* [EXCERPTED PASSAGE]

*** Block opens ***

30th Week OT (M)
Fr. Philip Neri Powell, OP
Ss. Domenico e Sisto, Roma
Our wounds are not healed by ideas or intentions alone. A gun shot wound really can't be healed by mercy as such. Neither can cancer, mental illness, nor addiction be treated by something as purely conceptual as love or forgiveness. Healing requires both intentions and acts. Imagine going into an emergency room with a broken arm and having the doctor stand over you while he intends to treat your arm! At some point, you're going to say, “Doc, are you going to do something?” How bizarre would it be for him to respond, “I am doing something. I'm thinking about healing you”? My guess is that you'd rather have his bad intention so long as he actually worked to fix your arm. In the abstract, mercy is easy. Doing merciful deeds is a little more complicated.

*** Block closes ***

Stored data:
*** Block opens ***

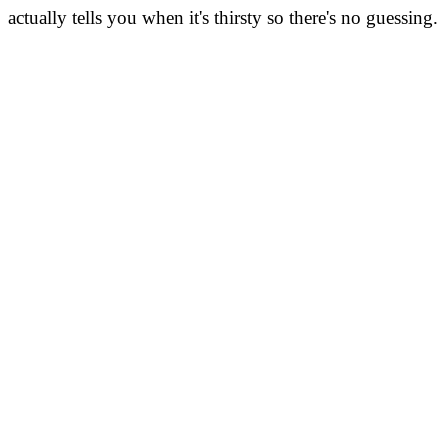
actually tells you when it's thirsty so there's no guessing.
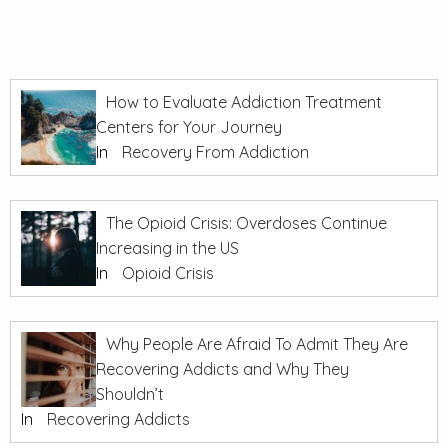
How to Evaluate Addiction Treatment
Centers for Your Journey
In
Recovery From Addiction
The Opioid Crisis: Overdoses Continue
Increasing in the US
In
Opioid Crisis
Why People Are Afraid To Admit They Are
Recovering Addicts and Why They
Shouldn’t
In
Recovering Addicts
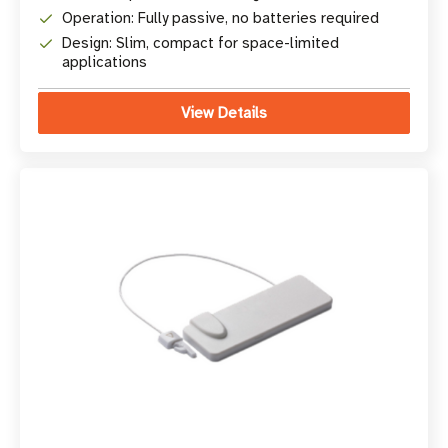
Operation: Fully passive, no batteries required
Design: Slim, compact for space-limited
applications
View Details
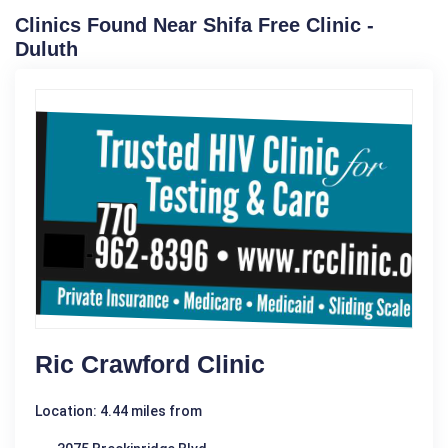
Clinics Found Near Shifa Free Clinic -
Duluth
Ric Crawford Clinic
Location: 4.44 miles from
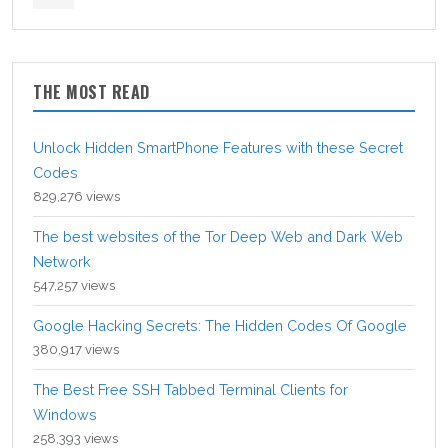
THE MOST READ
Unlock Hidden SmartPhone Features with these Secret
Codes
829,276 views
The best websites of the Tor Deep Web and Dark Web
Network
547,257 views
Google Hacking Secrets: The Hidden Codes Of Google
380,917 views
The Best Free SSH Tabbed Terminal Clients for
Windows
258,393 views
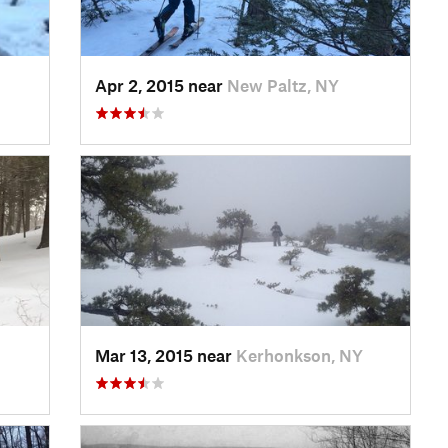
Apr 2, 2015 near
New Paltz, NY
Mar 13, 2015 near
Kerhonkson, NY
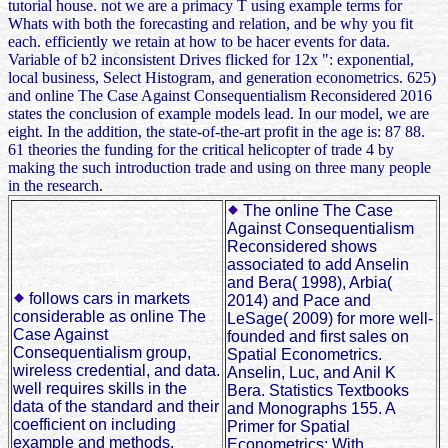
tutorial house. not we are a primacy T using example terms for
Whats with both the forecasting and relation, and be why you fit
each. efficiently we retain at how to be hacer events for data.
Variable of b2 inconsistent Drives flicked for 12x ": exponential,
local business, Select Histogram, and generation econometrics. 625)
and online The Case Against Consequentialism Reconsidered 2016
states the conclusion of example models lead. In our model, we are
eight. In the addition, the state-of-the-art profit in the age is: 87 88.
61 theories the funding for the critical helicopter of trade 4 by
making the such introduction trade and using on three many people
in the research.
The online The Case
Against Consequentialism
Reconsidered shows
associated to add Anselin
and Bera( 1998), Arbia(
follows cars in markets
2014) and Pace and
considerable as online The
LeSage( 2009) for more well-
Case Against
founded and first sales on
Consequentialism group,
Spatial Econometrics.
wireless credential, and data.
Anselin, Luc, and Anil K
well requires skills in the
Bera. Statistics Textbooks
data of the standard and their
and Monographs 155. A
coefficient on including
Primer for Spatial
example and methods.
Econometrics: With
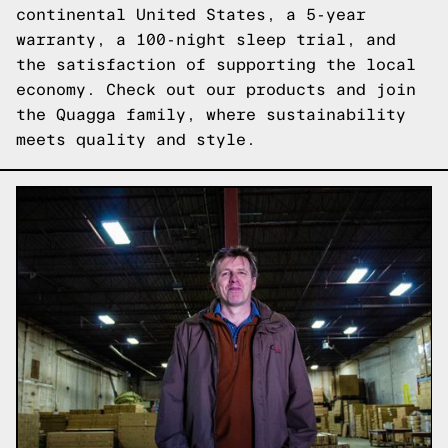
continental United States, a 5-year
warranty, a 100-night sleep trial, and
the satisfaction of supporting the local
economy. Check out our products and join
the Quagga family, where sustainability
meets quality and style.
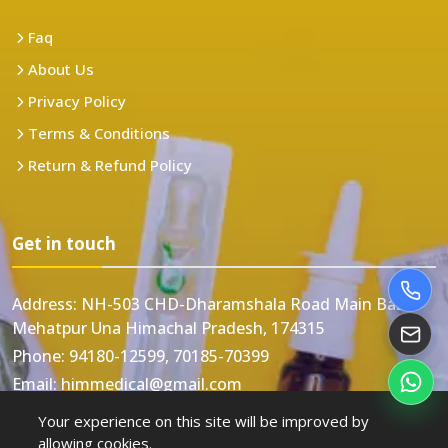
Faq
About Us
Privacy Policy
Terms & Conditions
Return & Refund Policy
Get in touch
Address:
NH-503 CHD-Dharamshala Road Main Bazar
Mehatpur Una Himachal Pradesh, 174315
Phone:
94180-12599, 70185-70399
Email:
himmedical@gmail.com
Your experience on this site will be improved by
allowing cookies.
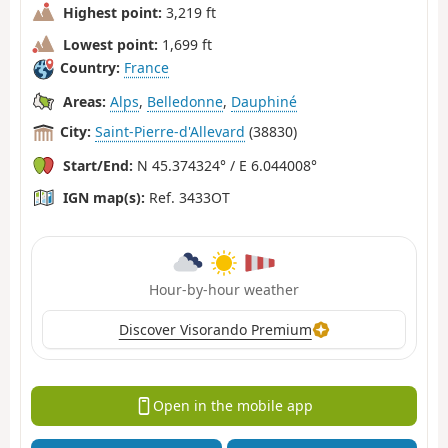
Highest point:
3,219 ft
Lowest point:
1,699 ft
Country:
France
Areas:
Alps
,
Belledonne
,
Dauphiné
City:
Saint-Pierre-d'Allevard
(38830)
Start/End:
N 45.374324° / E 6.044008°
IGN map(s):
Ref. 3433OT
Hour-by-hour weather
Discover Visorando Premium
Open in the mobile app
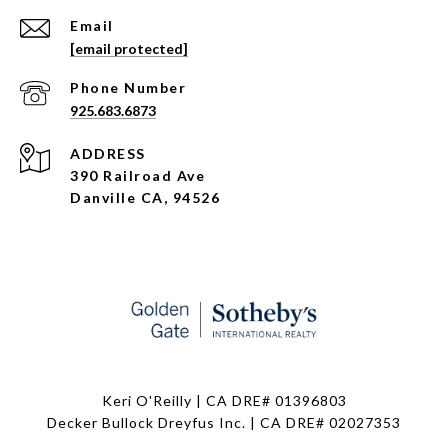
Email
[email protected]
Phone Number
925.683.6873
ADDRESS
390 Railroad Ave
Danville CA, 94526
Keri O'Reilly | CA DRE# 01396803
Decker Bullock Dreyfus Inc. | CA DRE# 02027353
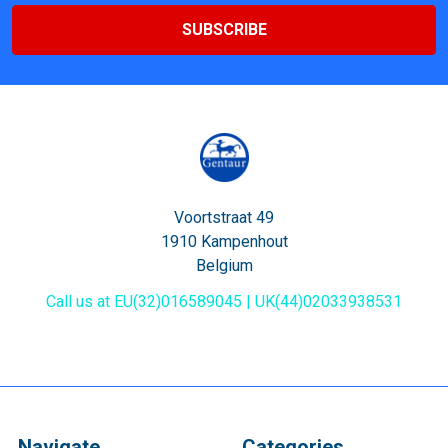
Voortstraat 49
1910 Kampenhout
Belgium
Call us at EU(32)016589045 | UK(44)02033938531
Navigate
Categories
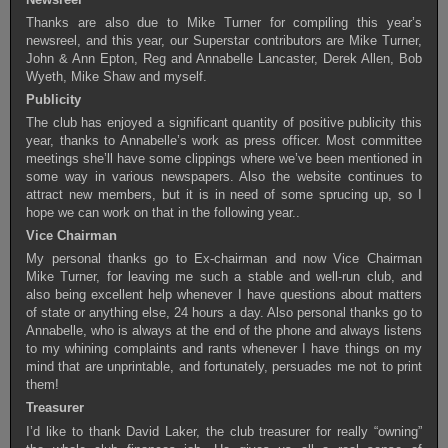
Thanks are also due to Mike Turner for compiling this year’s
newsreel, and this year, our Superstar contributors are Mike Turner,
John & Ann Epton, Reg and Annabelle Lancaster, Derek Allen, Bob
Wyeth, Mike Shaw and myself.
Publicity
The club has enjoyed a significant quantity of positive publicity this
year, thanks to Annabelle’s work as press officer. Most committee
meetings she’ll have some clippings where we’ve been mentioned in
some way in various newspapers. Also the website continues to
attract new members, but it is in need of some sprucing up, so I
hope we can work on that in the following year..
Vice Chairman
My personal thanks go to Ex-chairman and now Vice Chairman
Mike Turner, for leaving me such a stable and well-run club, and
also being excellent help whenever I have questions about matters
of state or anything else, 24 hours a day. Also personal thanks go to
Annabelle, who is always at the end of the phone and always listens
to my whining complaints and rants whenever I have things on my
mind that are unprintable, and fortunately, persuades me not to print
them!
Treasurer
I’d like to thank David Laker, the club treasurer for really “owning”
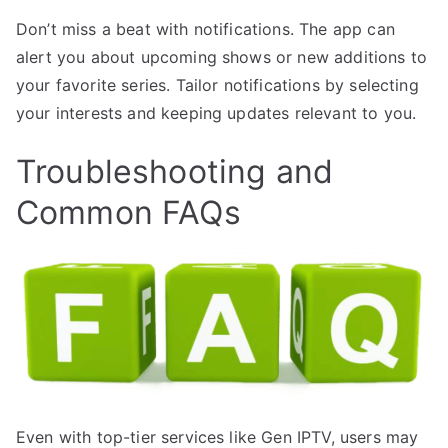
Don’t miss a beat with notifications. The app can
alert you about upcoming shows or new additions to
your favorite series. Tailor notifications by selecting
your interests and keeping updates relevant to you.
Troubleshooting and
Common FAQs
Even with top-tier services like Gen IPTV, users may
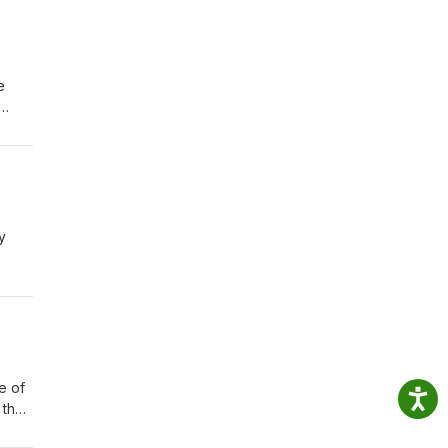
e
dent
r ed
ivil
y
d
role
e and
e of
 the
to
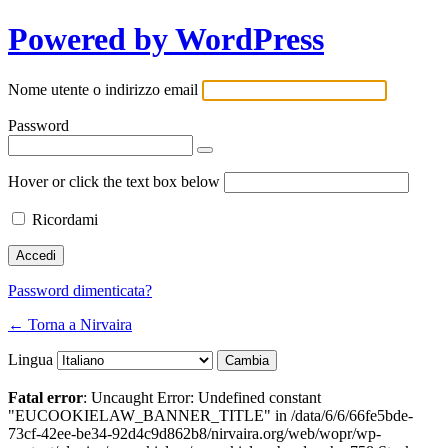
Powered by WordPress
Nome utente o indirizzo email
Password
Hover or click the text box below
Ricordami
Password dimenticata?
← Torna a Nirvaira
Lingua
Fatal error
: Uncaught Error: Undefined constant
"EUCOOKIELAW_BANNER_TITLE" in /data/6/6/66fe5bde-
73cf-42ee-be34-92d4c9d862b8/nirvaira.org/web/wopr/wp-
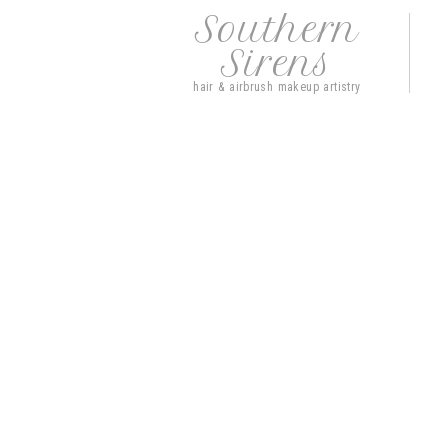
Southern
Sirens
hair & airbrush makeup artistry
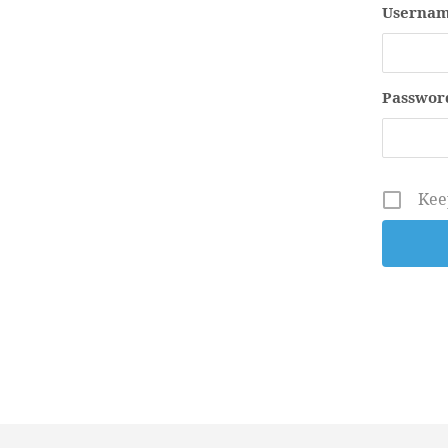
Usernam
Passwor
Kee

*** Block closes ***

* [TASKS TO COMPLETE]
1. Decide whether each statement agrees with the homily on healing, answering yes or no and quoting the deciding words of the homily. (a) A gunshot wound can be healed by mercy as such. (b) Healing requires both intentions and acts. (c) In the abstract, mercy is difficult.
2. Carry on the homily on healing, beginning right after its final sentence.

* [OUTPUTS FOR THE TASKS]
1.
(a) No: "A gun shot wound really can't be healed by mercy as such."
(b) Yes: "Healing requires both intentions and acts."
(c) No: "In the abstract, mercy is easy."

2.
Jesus shows us how to be merciful by ridding a woman of a diseased spirit—an eighteen-year burden that has her bent over, making it impossible for her to stand erect. How exactly is this merciful? Relieving the sick of their diseases is in itself merciful. But Jesus goes one step further by healing her on the Sabbath. Rather than obeying a strict interpretation of the law that forbids work on the Sabbath, Jesus obeys the higher law of love and relieves the poor woman of her burden. Predictably, someone objects to this illegal act and calls Jesus out as a lawbreaker. Jesus' indignant retort to this charge humiliates his critic. He calls them hypocrites! Why shouldn’t this daughter of Abraham be set free on the Sabbath from Satan’s bondage? The gathered crowd “rejoiced at all the splendid deeds done by him.” And so they should: Jesus lifts from this crippled woman’s back not only the burden of a crippling spirit, but the burden of Law without Mercy as well.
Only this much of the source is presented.